E eu concluído o curso ginasial no Colégio Batista, no bairro de Perdizes.
Ainda sob o vento do ano que recém terminara, as nuvens de mudanças rondaram minha cabeça e nosso país mas o desejo de outros desafios estavam sempre presentes. Estava determinado a cursar algum curso relacionado com Filosofia Ciências e Letras, como Matemática.
Influenciado por um grande professor de física, já falecido, o Prof. do Mackenzie e bacharel em física, Francisco Suarez, fui incentivado a prestar o vestibulinho do Aplicação, da FFCL USP, que ficava na Rua Gabriel dos Santos, em um ponto que só os leitores paulistanos que nasceram com GPS no sangue poderão de fato determinar se era Pacaembú, Higienópolis ou Santa Cecília.
Uma rua tranqüila que faz esquina com a General Olímpio da Silveira, onde nessa mesma esquina existia uma famosa Churrascaria que infelizmente não tive oportunidade em conhecer. Por lá desfilavam em temporadas semanais, artistas do porte de uma Angela Maria, Agnaldo Timóteo, Cauby Peixoto entre outros e ficava próximo do local onde um não menos conhecido cinema, o Santa Cecília fez parte do glorioso passado Paulistano.
Mas voltando ao ímpeto de transformação, fiz a inscrição para o seletivo do Curso Colegial e pela segunda vez que algum curso mudava de nível tive que me submeter a isso. E não me queixo não.
Foram semanas de estudo, rachação e ansiedade para a prova de seleção que finalmente teve um final feliz: Eu tinha sido aprovado. E aos 14 anos estava na USP, pensava eu.
Cheio de vigor e entusiasmo fiz minha matrícula e fui para o primeiro dia de da aula em março de 1969 acreditando ter ingressado na Sourbone após ao 68 glorioso.

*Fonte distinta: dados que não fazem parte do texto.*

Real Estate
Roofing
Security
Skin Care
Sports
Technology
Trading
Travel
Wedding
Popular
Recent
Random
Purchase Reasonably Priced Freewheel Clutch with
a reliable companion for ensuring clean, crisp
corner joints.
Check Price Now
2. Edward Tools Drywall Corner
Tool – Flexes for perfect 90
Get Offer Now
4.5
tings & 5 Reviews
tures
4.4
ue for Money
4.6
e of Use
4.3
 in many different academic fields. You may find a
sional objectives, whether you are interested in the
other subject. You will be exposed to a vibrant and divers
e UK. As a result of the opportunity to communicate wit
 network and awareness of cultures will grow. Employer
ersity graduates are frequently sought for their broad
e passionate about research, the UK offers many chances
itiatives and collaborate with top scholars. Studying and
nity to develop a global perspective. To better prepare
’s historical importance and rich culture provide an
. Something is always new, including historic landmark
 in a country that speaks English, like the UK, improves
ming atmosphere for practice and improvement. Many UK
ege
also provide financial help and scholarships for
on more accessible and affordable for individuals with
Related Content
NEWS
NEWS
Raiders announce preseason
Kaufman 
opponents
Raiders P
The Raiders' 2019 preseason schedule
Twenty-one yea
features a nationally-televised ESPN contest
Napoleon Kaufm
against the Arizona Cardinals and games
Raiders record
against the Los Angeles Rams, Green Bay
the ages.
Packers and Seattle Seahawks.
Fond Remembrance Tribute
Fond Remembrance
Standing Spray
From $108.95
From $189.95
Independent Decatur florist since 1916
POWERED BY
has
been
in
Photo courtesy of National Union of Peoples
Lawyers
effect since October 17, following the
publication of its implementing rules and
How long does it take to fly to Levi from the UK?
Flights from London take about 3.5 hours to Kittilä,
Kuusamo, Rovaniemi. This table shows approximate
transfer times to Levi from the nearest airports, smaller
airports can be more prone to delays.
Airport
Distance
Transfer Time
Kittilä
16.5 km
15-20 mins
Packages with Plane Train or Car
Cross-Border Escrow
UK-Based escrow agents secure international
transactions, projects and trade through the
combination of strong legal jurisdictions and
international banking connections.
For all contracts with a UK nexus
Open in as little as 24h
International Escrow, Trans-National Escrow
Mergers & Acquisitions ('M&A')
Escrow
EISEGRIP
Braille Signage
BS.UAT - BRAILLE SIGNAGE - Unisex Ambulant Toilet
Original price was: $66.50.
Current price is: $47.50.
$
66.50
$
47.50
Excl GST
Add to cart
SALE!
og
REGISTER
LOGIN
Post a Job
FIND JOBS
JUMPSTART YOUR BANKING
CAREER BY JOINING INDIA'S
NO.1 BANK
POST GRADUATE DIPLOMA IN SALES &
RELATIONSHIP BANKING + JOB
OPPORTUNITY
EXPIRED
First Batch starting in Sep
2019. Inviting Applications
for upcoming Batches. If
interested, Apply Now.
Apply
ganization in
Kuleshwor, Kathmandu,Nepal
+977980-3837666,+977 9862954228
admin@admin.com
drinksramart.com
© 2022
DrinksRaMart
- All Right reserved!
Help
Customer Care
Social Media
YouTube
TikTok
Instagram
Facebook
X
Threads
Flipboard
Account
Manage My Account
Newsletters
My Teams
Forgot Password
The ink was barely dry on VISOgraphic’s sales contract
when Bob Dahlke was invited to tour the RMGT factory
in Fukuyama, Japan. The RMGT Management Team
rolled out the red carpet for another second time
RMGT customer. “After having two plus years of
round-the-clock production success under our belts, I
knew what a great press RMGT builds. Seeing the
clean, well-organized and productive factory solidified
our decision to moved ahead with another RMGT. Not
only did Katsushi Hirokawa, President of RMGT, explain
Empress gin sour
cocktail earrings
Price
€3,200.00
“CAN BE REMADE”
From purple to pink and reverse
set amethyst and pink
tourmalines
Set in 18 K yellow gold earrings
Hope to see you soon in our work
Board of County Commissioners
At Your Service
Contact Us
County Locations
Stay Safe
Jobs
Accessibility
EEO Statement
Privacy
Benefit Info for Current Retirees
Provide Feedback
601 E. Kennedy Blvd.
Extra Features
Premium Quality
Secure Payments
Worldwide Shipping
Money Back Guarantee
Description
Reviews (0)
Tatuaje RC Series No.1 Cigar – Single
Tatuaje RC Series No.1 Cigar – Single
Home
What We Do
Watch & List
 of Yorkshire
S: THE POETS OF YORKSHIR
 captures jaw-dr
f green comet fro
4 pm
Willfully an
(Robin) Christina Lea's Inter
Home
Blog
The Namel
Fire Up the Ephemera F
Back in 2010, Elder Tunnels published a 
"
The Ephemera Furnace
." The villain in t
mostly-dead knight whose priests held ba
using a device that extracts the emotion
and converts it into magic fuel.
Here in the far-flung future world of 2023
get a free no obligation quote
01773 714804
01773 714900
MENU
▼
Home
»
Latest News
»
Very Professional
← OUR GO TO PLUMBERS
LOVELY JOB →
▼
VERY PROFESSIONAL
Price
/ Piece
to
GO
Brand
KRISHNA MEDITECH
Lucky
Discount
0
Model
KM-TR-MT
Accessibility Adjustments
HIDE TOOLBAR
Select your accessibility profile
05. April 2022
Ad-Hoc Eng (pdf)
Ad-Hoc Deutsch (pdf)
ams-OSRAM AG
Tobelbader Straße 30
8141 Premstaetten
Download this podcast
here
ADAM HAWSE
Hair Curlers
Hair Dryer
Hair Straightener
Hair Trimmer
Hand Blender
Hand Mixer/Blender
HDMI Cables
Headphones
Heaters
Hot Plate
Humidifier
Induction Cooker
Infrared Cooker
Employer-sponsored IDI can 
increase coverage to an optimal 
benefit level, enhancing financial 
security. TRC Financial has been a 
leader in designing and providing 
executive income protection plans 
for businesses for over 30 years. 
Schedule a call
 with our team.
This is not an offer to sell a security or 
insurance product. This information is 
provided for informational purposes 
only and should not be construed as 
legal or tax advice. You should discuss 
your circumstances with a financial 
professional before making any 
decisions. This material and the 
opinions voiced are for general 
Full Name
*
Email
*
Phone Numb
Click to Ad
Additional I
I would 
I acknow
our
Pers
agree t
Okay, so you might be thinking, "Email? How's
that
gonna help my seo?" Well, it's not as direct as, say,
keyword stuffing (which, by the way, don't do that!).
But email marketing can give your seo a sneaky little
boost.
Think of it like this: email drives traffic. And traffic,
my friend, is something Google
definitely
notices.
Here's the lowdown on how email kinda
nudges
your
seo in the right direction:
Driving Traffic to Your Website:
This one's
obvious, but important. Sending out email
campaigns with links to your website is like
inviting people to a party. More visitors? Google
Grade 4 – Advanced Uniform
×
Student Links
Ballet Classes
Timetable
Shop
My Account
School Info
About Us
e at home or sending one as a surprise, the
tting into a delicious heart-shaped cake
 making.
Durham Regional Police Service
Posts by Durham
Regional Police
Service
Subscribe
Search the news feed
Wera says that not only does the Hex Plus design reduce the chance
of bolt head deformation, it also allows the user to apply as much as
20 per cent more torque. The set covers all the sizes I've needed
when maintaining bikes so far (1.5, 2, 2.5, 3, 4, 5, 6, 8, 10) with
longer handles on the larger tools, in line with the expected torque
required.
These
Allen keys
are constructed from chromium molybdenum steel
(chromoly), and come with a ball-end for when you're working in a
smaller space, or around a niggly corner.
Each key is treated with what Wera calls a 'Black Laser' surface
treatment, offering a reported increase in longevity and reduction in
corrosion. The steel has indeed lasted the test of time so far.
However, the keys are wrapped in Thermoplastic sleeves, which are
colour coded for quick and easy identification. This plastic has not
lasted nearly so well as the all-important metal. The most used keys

Mas a ansiedade era grande que nem tinha me dado conta que dois acontecimentos importantes no cenário político tinham tomado a cena: A reforma do ensino e o AI-5.
Pensava em ir ao cerne dos assuntos filosóficos, esnobes e intelectuais da época, ter participação ativa na política e no movimento estudantil, mas o que encontrei foi uma escola pálida, sem identidade e amordaçada e um curso chamado Colegial Eclético, onde quase 40 matérias faziam parte do curriculum do curso. Parecia um soco no estômago. Não estava preparado e nem queria ser eclético. Queria apenas conhecer um pouco mais de matemática e me inteirar de ciências políticas, pensava eu.
Ledo engano. E durou pouco o sonho de ser aluno da "USP": Depois de alguns meses acho que dei a inspiração para o Lulu Santos escrever mais de uma década após, "Tô voltando pra casa". E com ajuda de meu pai voltei ao Colégio Batista.
Foi uma decisão acertada: Em menos de um ano a USP não mais apoiava o colégio que passou a rede estadual com o nome de Fidelino de Figueiredo.
Deixei para trás as noites frias naquele velho casarão iluminado.
E essa pequena história veio a tona na noite de hoje, uma noite também fria, quando da mal-iluminada e deprimente General Olímpio vi o mesmo prédio com a inscrição: Universidade de Guarulhos.